Une diplomatie des engrais bien huilée
Le rapprochement entre Rabat et Washington, avec la suppression en cours des droits compensateurs sur les engrais marocains, renforce la position d’OCP. Parallèlement, la visite imminente du roi Mohammed VI en France – la première en près d’une décennie – pourrait sceller un partenariat stratégique avec un groupe énergétique français. Ce dernier apporterait son savoir-faire dans la production d’ammoniac vert, un intrant clé pour les engrais, et ouvrirait la voie à une intégration verticale accrue d’OCP en Afrique de l’Ouest.
Le Sénégal, de son côté, cherche des partenaires. Les autorisations délivrées à Matam visent à attirer des investisseurs, notamment indiens ou chinois, mais les projets peinent à décoller. Le manque d’infrastructures de transport et d’énergie, ainsi que l’instabilité des prix sur le marché mondial, freinent les initiatives. Par ailleurs, la concurrence directe avec OCP, qui dispose d’une logistique rodée et de coûts de production compétitifs, rend difficile l’émergence d’une filière locale.
E njeux de souveraineté et perspectives régionales
Au-delà du cas sénégalais, la dynamique en cours interroge la capacité des États ouest-africains à transformer leurs ressources minières sur place. Le Togo, autre producteur de phosphate, suit une trajectoire similaire : il exporte du minerai brut et importe des engrais finis. La dépendance vis-à-vis du Maroc, qui contrôle près de la moitié du commerce mondial des engrais phosphatés, s’accroît. Les initiatives de coopération régionale, comme la Zone de libre-échange continentale africaine, pourraient offrir des débouchés, mais elles restent embryonnaires.
La souveraineté alimentaire régionale est en jeu. Sans accès à des engrais abordables et adaptés aux sols tropicaux, les rendements agricoles stagnent. Le développement d’une industrie locale de transformation du phosphate, malgré les défis techniques et financiers, apparaît comme un levier stratégique. Mais cela nécessite une volonté politique forte et des investissements coordonnés, à contre-courant des forces centrifuges qui tirent la région vers une spécialisation primaire.

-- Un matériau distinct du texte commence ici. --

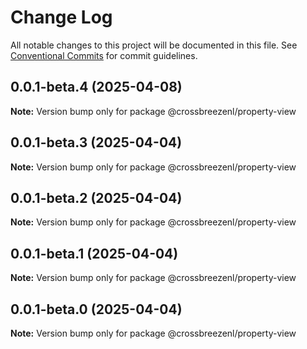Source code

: # Change Log

All notable changes to this project will be documented in this file.
See [Conventional Commits](https://conventionalcommits.org) for commit guidelines.

## 0.0.1-beta.4 (2025-04-08)

**Note:** Version bump only for package @crossbreezenl/property-view

## 0.0.1-beta.3 (2025-04-04)

**Note:** Version bump only for package @crossbreezenl/property-view

## 0.0.1-beta.2 (2025-04-04)

**Note:** Version bump only for package @crossbreezenl/property-view

## 0.0.1-beta.1 (2025-04-04)

**Note:** Version bump only for package @crossbreezenl/property-view

## 0.0.1-beta.0 (2025-04-04)

**Note:** Version bump only for package @crossbreezenl/property-view
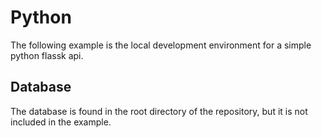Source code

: # Python
The following example is the local development environment for a simple python flassk api.

## Database
The database is found in the root directory of the repository, but it is not included in the example.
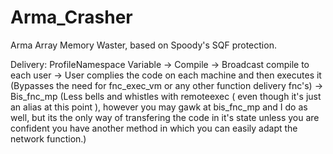# Arma_Crasher
Arma Array Memory Waster, based on Spoody's SQF protection.

Delivery: ProfileNamespace Variable -> Compile -> Broadcast compile to each user -> User complies the code on each machine and then executes it (Bypasses the need for fnc_exec_vm or any other function delivery fnc's) -> Bis_fnc_mp (Less bells and whistles with remoteexec ( even though it's just an alias at this point ), however you may gawk at bis_fnc_mp and I do as well, but its the only way of transfering the code in it's state unless you are confident you have another method in which you can easily adapt the network function.)
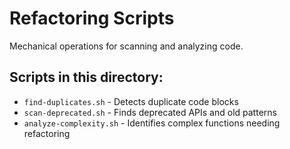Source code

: # Refactoring Scripts

Mechanical operations for scanning and analyzing code.

## Scripts in this directory:

- `find-duplicates.sh` - Detects duplicate code blocks
- `scan-deprecated.sh` - Finds deprecated APIs and old patterns
- `analyze-complexity.sh` - Identifies complex functions needing refactoring
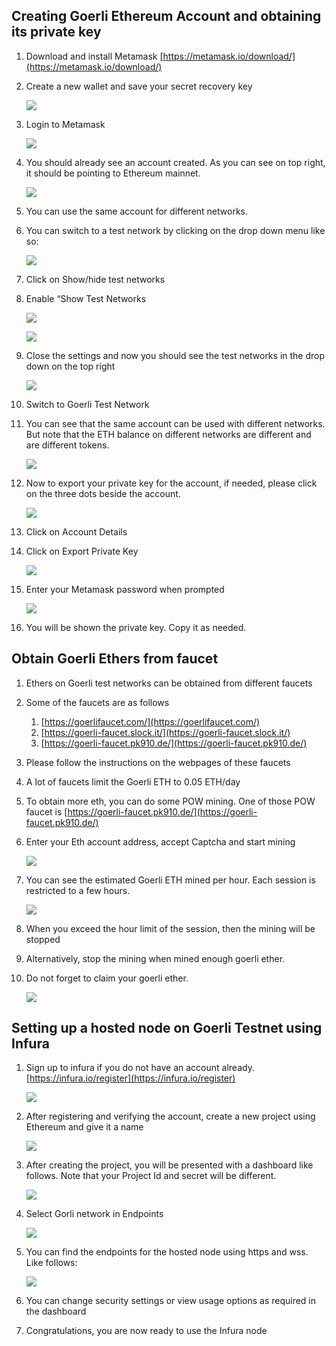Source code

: 
## Creating Goerli Ethereum Account and obtaining its private key


1. Download and install Metamask [https://metamask.io/download/](https://metamask.io/download/)
2. Create a new wallet and save your secret recovery key
    
    ![](https://i.imgur.com/HEOI0kp.jpg)

3. Login to Metamask
    
    ![](https://i.imgur.com/zFduIV8.jpg)

4. You should already see an account created. As you can see on top right, it should be pointing to Ethereum mainnet.
    
    ![](https://i.imgur.com/gk3TWUd.jpg)

5. You can use the same account for different networks.
6. You can switch to a test network by clicking on the drop down menu like so:

    ![](https://i.imgur.com/kbuup6y.jpg)

7. Click on Show/hide test networks
8. Enable “Show Test Networks
    
    ![](https://i.imgur.com/ztiyKsB.jpg)
    
    ![](https://i.imgur.com/UFsoRHR.jpg)

9. Close the settings and now you should see the test networks in the drop down on the top right
    
    ![](https://i.imgur.com/leSYt4z.jpg)

10. Switch to Goerli Test Network
11. You can see that the same account can be used with different networks. But note that the ETH balance on different networks are different and are different tokens.
    
    ![](https://i.imgur.com/Y7YkuEe.jpg)

12. Now to export your private key for the account, if needed, please click on the three dots beside the account.
    
    ![](https://i.imgur.com/GjwoDPE.jpg)

13. Click on Account Details
14. Click on Export Private Key
    
    ![](https://i.imgur.com/7g6SyuX.jpg)

15. Enter your Metamask password when prompted
    
    ![](https://i.imgur.com/VOojHY5.jpg)

16. You will be shown the private key. Copy it as needed.

Obtain Goerli Ethers from faucet
---

1. Ethers on Goerli test networks can be obtained from different faucets
2. Some of the faucets are as follows
    1. [https://goerlifaucet.com/](https://goerlifaucet.com/)
    2. [https://goerli-faucet.slock.it/](https://goerli-faucet.slock.it/)
    3. [https://goerli-faucet.pk910.de/](https://goerli-faucet.pk910.de/)
3. Please follow the instructions on the webpages of these faucets
4. A lot of faucets limit the Goerli ETH to 0.05 ETH/day
5. To obtain more eth, you can do some POW mining. One of those POW faucet is
     [https://goerli-faucet.pk910.de/](https://goerli-faucet.pk910.de/)
6. Enter your Eth account address, accept Captcha and start mining
    
    ![](https://i.imgur.com/TCy2BQv.jpg)


7. You can see the estimated Goerli ETH mined per hour. Each session is restricted to a few hours.
    
    ![](https://i.imgur.com/qTWwyNr.jpg)

8. When you exceed the hour limit of the session, then the mining will be stopped
9. Alternatively, stop the mining when mined enough goerli ether.
10. Do not forget to claim your goerli ether.
    
    ![](https://i.imgur.com/1s7qQU8.jpg)
    
    
Setting up a hosted node on Goerli Testnet using Infura
---

1. Sign up to infura if you do not have an account already. [https://infura.io/register](https://infura.io/register)
    
    ![](https://i.imgur.com/SyLaG6s.jpg)

2. After registering and verifying the account, create a new project using Ethereum and give it a name
    
    ![](https://i.imgur.com/fJbNqwd.jpg)

3. After creating the project, you will be presented with a dashboard like follows. Note that your Project Id and secret will be different.
    
    ![](https://i.imgur.com/PfGmq4i.jpg)

4. Select Gorli network in Endpoints
    
    ![](https://i.imgur.com/93Sk8cK.jpg)

5. You can find the endpoints for the hosted node using https and wss. Like follows:
    
    ![](https://i.imgur.com/NEuHBE7.jpg)

6. You can change security settings or view usage options as required in the dashboard
7. Congratulations, you are now ready to use the Infura node

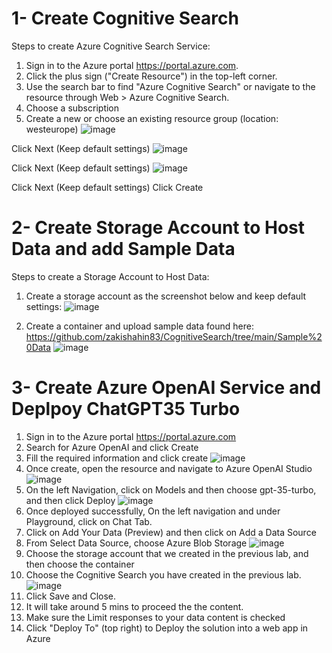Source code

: # 1- Create Cognitive Search

Steps to create Azure Cognitive Search Service:

1. Sign in to the Azure portal https://portal.azure.com.
2. Click the plus sign ("Create Resource") in the top-left corner.
3. Use the search bar to find "Azure Cognitive Search" or navigate to the resource through Web > Azure Cognitive Search.
4. Choose a subscription
5. Create a new or choose an existing resource group (location: westeurope)
![image](https://github.com/zakishahin83/CognitiveSearch/assets/137057041/75face86-f693-49d9-b9aa-3d2b0faa8b25)

Click Next (Keep default settings)
![image](https://github.com/zakishahin83/CognitiveSearch/assets/137057041/42dacbd6-a1ad-4152-a816-41ab30cbc486)

Click Next (Keep default settings)
![image](https://github.com/zakishahin83/CognitiveSearch/assets/137057041/347abb59-a9de-4052-afa6-818b06620b2c)

Click Next (Keep default settings)
Click Create

# 2- Create Storage Account to Host Data and add Sample Data

Steps to create a Storage Account to Host Data:
1. Create a storage account as the screenshot below and keep default settings:
![image](https://github.com/zakishahin83/CognitiveSearch/assets/137057041/de9d810b-cebe-4673-bc94-c2a1ff940359)

2. Create a container and upload sample data found here: https://github.com/zakishahin83/CognitiveSearch/tree/main/Sample%20Data
![image](https://github.com/zakishahin83/CognitiveSearch/assets/137057041/f006d976-6d1b-4ff9-90c7-cd0ec66aeb32)

# 3- Create Azure OpenAI Service and Deplpoy ChatGPT35 Turbo
1. Sign in to the Azure portal https://portal.azure.com
2. Search for Azure OpenAI and click Create
3. Fill the required information and click create
   ![image](https://github.com/zakishahin83/CognitiveSearch/assets/137057041/93fc8d72-6e20-4c95-b99d-4ae89de037f8)
4. Once create, open the resource and navigate to Azure OpenAI Studio
    ![image](https://github.com/zakishahin83/CognitiveSearch/assets/137057041/6a1238fa-c7ff-43b3-86a0-3e22a7ce2d37)
5. On the left Navigation, click on Models and then choose gpt-35-turbo, and then click Deploy
![image](https://github.com/zakishahin83/CognitiveSearch/assets/137057041/b7cf9f1c-9c2a-4302-82a8-a93fd88a1efe)
6. Once deployed successfully, On the left navigation and under Playground, click on Chat Tab.
7. Click on Add Your Data (Preview) and then click on Add a Data Source
8. From Select Data Source, choose Azure Blob Storage
   ![image](https://github.com/zakishahin83/CognitiveSearch/assets/137057041/b76f6cfc-6583-482c-bb8b-de0162b5483d)
9. Choose the storage account that we created in the previous lab, and then choose the container
10. Choose the Cognitive Search you have created in the previous lab.
     ![image](https://github.com/zakishahin83/CognitiveSearch/assets/137057041/d2ad2a7b-af5e-4b2f-ae82-88c66cfc21d3)
11. Click Save and Close.
12. It will take around 5 mins to proceed the the content.
13. Make sure the Limit responses to your data content is checked
14. Click "Deploy To" (top right) to Deploy the solution into a web app in Azure 





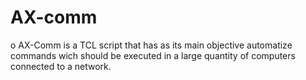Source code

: # AX-comm
o AX-Comm is a TCL script that has as its main objective automatize commands wich should be executed in a large quantity of computers connected to a network.
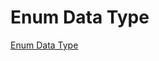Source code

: # Enum Data Type

[ Enum Data Type](https://www.youtube.com/watch?v=JM-KjAq9kQY&list=PLgH5QX0i9K3rXq_1OgVmjaEJJ1akJQgPq&index=8)
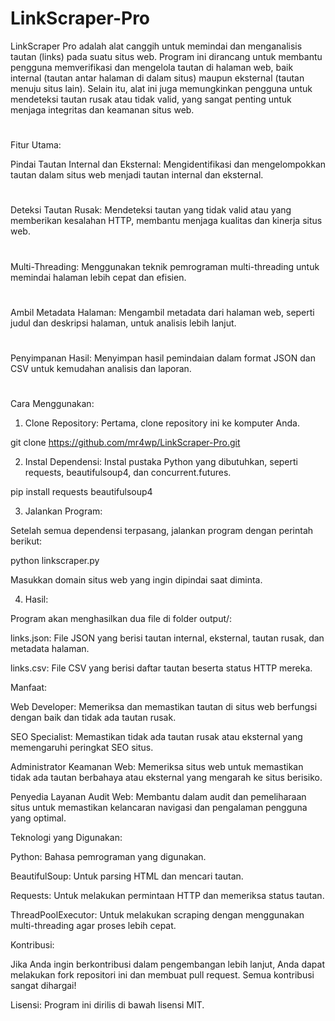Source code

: # LinkScraper-Pro


LinkScraper Pro adalah alat canggih untuk memindai dan menganalisis tautan (links) pada suatu situs web. Program ini dirancang untuk membantu pengguna memverifikasi dan mengelola tautan di halaman web, baik internal (tautan antar halaman di dalam situs) maupun eksternal (tautan menuju situs lain). Selain itu, alat ini juga memungkinkan pengguna untuk mendeteksi tautan rusak atau tidak valid, yang sangat penting untuk menjaga integritas dan keamanan situs web.

#


Fitur Utama:


Pindai Tautan Internal dan Eksternal: Mengidentifikasi dan mengelompokkan tautan dalam situs web menjadi tautan internal dan eksternal.
#
Deteksi Tautan Rusak: Mendeteksi tautan yang tidak valid atau yang memberikan kesalahan HTTP, membantu menjaga kualitas dan kinerja situs web.
#
Multi-Threading: Menggunakan teknik pemrograman multi-threading untuk memindai halaman lebih cepat dan efisien.
#
Ambil Metadata Halaman: Mengambil metadata dari halaman web, seperti judul dan deskripsi halaman, untuk analisis lebih lanjut.
#
Penyimpanan Hasil: Menyimpan hasil pemindaian dalam format JSON dan CSV untuk kemudahan analisis dan laporan.


#
Cara Menggunakan:


1. Clone Repository: Pertama, clone repository ini ke komputer Anda.

git clone https://github.com/mr4wp/LinkScraper-Pro.git



2. Instal Dependensi: Instal pustaka Python yang dibutuhkan, seperti requests, beautifulsoup4, dan concurrent.futures.

pip install requests beautifulsoup4



3. Jalankan Program:

Setelah semua dependensi terpasang, jalankan program dengan perintah berikut:



python linkscraper.py

Masukkan domain situs web yang ingin dipindai saat diminta.



4. Hasil:

Program akan menghasilkan dua file di folder output/:

links.json: File JSON yang berisi tautan internal, eksternal, tautan rusak, dan metadata halaman.

links.csv: File CSV yang berisi daftar tautan beserta status HTTP mereka.



Manfaat:

Web Developer: Memeriksa dan memastikan tautan di situs web berfungsi dengan baik dan tidak ada tautan rusak.

SEO Specialist: Memastikan tidak ada tautan rusak atau eksternal yang memengaruhi peringkat SEO situs.

Administrator Keamanan Web: Memeriksa situs web untuk memastikan tidak ada tautan berbahaya atau eksternal yang mengarah ke situs berisiko.

Penyedia Layanan Audit Web: Membantu dalam audit dan pemeliharaan situs untuk memastikan kelancaran navigasi dan pengalaman pengguna yang optimal.


Teknologi yang Digunakan:

Python: Bahasa pemrograman yang digunakan.

BeautifulSoup: Untuk parsing HTML dan mencari tautan.

Requests: Untuk melakukan permintaan HTTP dan memeriksa status tautan.

ThreadPoolExecutor: Untuk melakukan scraping dengan menggunakan multi-threading agar proses lebih cepat.


Kontribusi:

Jika Anda ingin berkontribusi dalam pengembangan lebih lanjut, Anda dapat melakukan fork repositori ini dan membuat pull request. Semua kontribusi sangat dihargai!

Lisensi:
Program ini dirilis di bawah lisensi MIT.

L’écart entre les ambitions minières du Sénégal et la réalité de sa dépendance aux engrais marocains souligne un paradoxe persistant dans l’économie politique des ressources en Afrique de l’Ouest. Alors que les normes environnementales et les alliances géopolitiques redessinent la carte des flux de phosphate, la région devra choisir entre subir ces transformations ou s’en saisir pour bâtir une souveraineté productive. L’équation reste ouverte, mais le temps presse.